Give an exact copy of the data that follows, but none of its pictures.

(Collected data)
-- Opening Marker --
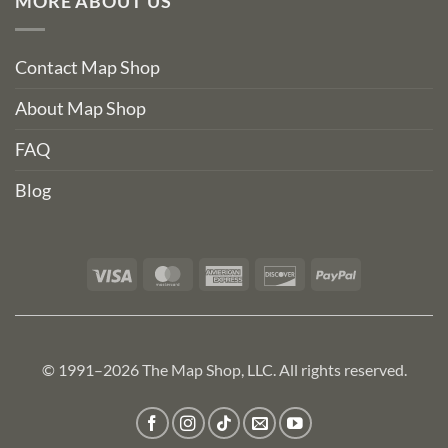
MORE ABOUT US
Contact Map Shop
About Map Shop
FAQ
Blog
Visa
MasterCard
American
Discover
PayPal
Express
© 1991–2026 The Map Shop, LLC. All rights reserved.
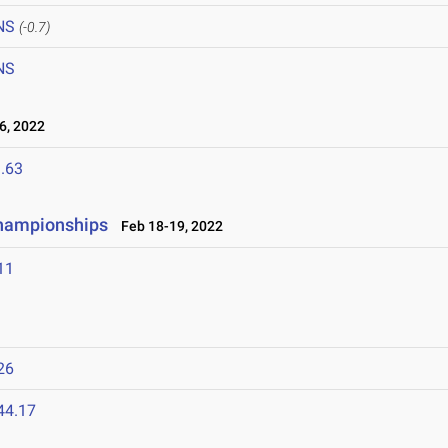
NS
(-0.7)
NS
, 2022
.63
Championships
Feb 18-19, 2022
11
26
44.17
-- Closing Marker --
» **Worked solution**
MORE ABOUT US
Contact Map Shop
About Map Shop
FAQ
Blog
Visa
MasterCard
American
Discover
PayPal
Express
© 1991–2026 The Map Shop, LLC. All rights reserved.
NS
(-0.7)
NS
, 2022
.63
Championships
Feb 18-19, 2022
11
26
44.17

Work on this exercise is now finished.